The counterpoint to this, needless to say, would be the improbable rise to national prominence of Howard Dean, obscure governor former governor of Vermont. The question arises as to how much this highlights the possibility of a "people-powered" "netroots" strategy in elevating someone from obscurity versus how much it simply highlights the political possibilities opened up by the Democratic Party leadership's support of the Iraq War. One hopes for the former, but fears the latter. So far, discussion -- both in the press and on the blogs -- of '08 contenders seems focused almost entirely on current or former Senators and Al Gore. The wide range of second-term governors -- Sebelius, Blagojevic, Granholm, Richardson, Napolitano, Rendell, Henry, Doyle, etc. -- falls almost entirely by the wayside.

Blame The Iraqis

Charles Krauthammer says his beautiful invasion of Iraq was ruined by . . . Iraqis.

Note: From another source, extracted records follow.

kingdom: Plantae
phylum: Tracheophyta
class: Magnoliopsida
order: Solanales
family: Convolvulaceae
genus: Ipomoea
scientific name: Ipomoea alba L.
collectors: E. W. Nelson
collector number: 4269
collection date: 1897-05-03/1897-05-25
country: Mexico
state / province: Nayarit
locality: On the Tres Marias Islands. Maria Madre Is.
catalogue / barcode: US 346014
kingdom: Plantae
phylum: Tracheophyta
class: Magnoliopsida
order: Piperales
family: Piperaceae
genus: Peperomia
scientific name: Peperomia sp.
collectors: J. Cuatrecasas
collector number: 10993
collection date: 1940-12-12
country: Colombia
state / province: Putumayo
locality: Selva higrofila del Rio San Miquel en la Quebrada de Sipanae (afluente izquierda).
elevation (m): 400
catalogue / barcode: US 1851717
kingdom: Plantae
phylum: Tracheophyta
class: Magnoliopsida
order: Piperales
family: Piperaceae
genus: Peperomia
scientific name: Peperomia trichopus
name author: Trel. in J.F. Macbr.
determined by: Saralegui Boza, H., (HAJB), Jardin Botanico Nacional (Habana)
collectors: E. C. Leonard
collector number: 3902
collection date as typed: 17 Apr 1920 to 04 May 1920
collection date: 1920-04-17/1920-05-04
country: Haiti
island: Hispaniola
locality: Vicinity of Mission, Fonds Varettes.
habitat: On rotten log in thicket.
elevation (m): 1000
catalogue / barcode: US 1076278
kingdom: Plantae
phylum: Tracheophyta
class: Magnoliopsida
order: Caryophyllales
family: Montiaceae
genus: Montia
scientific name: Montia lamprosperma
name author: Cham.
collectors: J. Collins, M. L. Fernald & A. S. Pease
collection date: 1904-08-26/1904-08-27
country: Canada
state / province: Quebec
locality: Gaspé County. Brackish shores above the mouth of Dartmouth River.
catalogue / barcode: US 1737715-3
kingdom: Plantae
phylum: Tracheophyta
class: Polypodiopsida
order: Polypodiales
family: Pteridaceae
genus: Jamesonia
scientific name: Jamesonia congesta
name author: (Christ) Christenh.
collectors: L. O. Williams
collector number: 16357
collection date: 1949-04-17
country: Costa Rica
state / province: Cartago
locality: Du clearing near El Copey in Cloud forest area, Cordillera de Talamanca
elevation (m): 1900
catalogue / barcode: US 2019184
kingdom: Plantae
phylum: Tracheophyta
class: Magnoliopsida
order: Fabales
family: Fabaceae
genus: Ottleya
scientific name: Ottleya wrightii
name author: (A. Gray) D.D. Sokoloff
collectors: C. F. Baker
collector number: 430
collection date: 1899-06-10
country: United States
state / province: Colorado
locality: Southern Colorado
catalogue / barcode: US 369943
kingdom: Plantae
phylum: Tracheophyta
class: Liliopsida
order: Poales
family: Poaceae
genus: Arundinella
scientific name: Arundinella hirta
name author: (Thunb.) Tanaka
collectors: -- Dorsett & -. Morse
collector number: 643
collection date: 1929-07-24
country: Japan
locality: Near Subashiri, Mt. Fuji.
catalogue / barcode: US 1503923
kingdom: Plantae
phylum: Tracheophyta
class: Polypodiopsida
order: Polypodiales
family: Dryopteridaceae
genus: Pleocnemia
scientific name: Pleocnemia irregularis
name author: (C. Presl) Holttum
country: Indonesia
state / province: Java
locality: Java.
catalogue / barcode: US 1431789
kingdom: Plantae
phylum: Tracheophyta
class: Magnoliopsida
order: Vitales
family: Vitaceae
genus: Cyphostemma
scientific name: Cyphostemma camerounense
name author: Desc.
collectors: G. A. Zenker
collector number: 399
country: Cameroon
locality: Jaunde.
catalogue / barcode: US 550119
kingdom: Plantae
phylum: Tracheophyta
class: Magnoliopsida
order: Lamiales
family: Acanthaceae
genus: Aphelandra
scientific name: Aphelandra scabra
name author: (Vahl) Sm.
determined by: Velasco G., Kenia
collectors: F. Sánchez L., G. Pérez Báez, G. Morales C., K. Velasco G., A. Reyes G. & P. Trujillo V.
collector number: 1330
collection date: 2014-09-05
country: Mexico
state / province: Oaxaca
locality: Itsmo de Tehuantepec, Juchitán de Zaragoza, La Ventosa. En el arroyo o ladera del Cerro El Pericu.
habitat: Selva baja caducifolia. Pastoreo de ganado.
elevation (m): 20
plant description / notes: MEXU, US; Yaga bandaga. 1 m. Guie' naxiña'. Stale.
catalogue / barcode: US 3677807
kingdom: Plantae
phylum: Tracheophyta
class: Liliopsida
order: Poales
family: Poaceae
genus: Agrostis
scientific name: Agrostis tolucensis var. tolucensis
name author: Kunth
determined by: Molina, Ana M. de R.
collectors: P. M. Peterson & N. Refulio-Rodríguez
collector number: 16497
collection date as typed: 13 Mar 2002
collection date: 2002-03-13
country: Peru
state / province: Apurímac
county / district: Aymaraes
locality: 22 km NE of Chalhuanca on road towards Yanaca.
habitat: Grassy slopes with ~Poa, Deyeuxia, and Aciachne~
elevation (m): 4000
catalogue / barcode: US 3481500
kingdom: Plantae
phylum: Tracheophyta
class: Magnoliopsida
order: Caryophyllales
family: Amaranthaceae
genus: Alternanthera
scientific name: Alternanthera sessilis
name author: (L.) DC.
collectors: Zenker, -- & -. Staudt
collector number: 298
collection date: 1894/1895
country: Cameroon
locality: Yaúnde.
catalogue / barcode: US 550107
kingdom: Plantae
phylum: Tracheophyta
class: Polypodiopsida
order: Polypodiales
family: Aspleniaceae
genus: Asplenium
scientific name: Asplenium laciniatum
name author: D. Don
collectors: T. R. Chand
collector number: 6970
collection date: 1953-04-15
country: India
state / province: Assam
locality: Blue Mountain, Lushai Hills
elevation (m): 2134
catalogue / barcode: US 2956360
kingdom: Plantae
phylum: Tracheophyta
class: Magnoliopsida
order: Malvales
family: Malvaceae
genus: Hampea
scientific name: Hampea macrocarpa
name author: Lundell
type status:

People who want to blame U.S. policymakers for the disastrous consequences of U.S. policy are just engaged in self-flattery. This is what the French call "bullshit." Obviously, the fact that Iraq is populated by Iraqis was a fact that American policymakers and pundits should have been taking into account before invading the war, not some unknowable contingency. And, indeed, even insofar as unknowable contingencies have frustrated our efforts in Iraq, the fact that war is risky was something to take into account in advance.

Ironically, this mentality helps precisely what's gone wrong. The neoconservative approach to Iraq has always been marked by a remarkable combination of overoptimism about social and political conditions in Iraq with a not-so-well-veiled racist contempt for Arabs. Obviously, however, one of the major elements of Iraqi society that's made reconstructing it into a democracy under our tutelage is that Iraqis have not felt that it would be a good idea to surrender supreme power over their lives to a foreign occupying force led by people who, rather transparently, don't give a damn about them.

Its Origin and Purpose Still a Total Mystery

Before reaching his hilariously predictable conclusion -- the thing to do in Iraq is make sure the Palestinians remain subjected to foreign military occupation for as long as possible -- New Republic editor-in-chief Martin Peretz offers up this striking aperçu:

Give George W. Bush his due. He took down the Taliban. And he also took down the savage Caesar. These are achievements. What he did not grasp--and what, for that matter, Baker and those for whom he speaks also do not grasp--is the sheer and relentless butchery of which both Sunni and Shia are capable. The fiendish barbarism of decapitated heads and mutilated bodies is now a reflex of the warriors and nothing exceptional, a commonplace. Even the bare rudiments of civilization will not soon come back to the banks of the Tigris and the Euphrates.

The bare rudiments of civilization, eh? No al-Qaeda recruiting videos -- or, for that matter, written language -- to worry about then. As one wit whose name I'll withhold to protect the innocent observed, the civil war shouldn't get too out of hand since the participants won't have any wheels. Just two sides trying to slug it out with rocks and so forth. Eventually, either Sunni or Shiite will figure out how to crack the stones so as to reveal sharp edges and they'll have an upper hand against their stick-tossing adversaries. Fortunately, in civilized parts of the world there's no history of ethnically motivated killing and mutilation so we can all rest secure in our easy sense of innate moral superiority to the towel heads.